STUDY QUESTIONS:
1 – Reproduce a passage from the hiring notes, beginning at the words "60 minute working" and stopping after the words "in the meeting.".
2 – According to the hiring notes, how many people did Pedro speak with as references?

TEXT SECTION:

• • •

Take home / Working Session:

60 minute working session to discuss positioning of Middle Market and Website. They worked through the deck live and iterated to make improvements on it. Pedro, co-founders, Head of Engineering, Head of Sales, PM of Middle Market, and Chief Marketing Officer were all in the meeting.

References

Pedro spoke with ~15 people. After speaking with references, Pedro walked through the feedback with the candidate to deeply understand reasons for each consistent point. Sharing feedback back with candidates is critical as it helps test for humility and self awareness


Webflow: Chief Product Officer

Archetype

Vlad picks 3 or 4 key priorities to guide candidate identification and focus areas. For CPO, they wanted someone with:

  1. Technical background with deep domain expertise in web design and development
  2. Track record of leading, hiring, and retaining teams that skew technical and craft oriented
  3. Significant experience (or leading as a GM) in commercial growth teams of at least $300M ARR scale
  4. Experience with expanding from a single to multi-product company; M&A track record is a big plus 

Initial Meetings

Vlad met with 25-30 candidates in the process. Vlad had 1 or 2 initial meetings before passing candidates to meet the broader team and to invest in a working session. During these initial meetings, Vlad goes deep into their background and tries to align on whether they fit the 3 or 4 key priorities that they outlined. This amounted to the following for Vlad:

  • 1 hour with all 25 to 30 candidates to calibrate and see who he wanted go deeper with
  • +2-3 hours with 5 to 10 candidates to go deeper on the 3-4 key priorities with Vlad\

Interview Loop & Take-Home

For finalist candidates, they set up a series of onsite interviews to test for the criteria that Vlad outlined. Each of the interviewers posted their questions in a shared Google Doc and uploaded feedback directly to Greenhouse so that Vlad could review it. Vlad chose to do this instead of a group discussion, so he could get unbiased feedback.

• • •

[Saved entries]

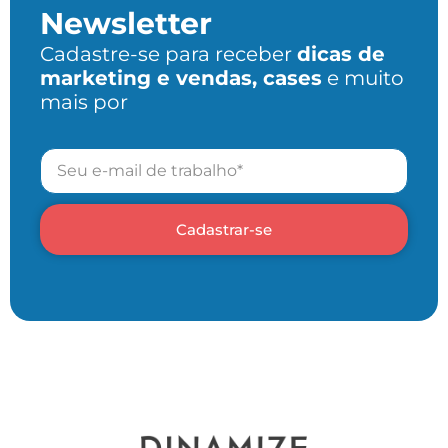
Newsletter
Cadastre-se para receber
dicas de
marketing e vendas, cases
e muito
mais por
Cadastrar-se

• • •

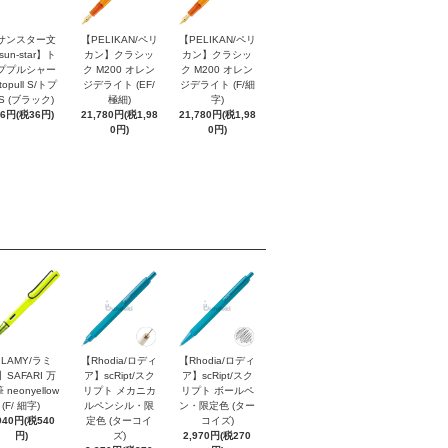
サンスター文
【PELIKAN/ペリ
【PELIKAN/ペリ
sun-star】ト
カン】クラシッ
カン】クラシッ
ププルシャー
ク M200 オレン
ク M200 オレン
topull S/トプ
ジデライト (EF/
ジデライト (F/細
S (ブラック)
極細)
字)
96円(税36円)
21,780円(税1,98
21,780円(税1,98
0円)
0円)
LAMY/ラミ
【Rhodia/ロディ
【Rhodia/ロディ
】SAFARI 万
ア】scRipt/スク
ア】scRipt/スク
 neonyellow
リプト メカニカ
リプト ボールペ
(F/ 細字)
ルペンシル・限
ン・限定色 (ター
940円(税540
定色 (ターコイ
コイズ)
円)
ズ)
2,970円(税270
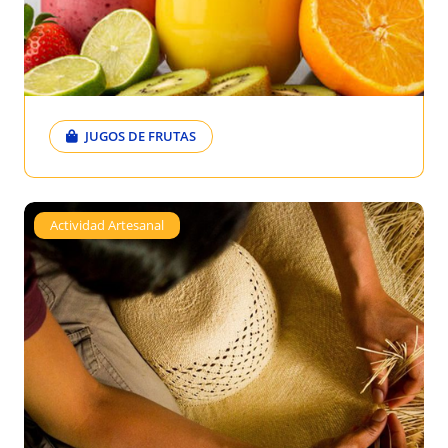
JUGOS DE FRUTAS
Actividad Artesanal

• • •

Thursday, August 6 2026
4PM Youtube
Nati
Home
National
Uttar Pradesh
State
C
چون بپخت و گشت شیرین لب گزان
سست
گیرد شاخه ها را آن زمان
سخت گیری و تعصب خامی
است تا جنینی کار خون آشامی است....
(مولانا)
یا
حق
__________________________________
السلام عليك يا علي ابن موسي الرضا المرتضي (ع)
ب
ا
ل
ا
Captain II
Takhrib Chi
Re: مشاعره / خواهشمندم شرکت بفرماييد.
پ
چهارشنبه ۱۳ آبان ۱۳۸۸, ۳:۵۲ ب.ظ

• • •

ANSWERS:
1 –
60 minute working session to discuss positioning of Middle Market and Website. They worked through the deck live and iterated to make improvements on it. Pedro, co-founders, Head of Engineering, Head of Sales, PM of Middle Market, and Chief Marketing Officer were all in the meeting.

2 – About 15 people.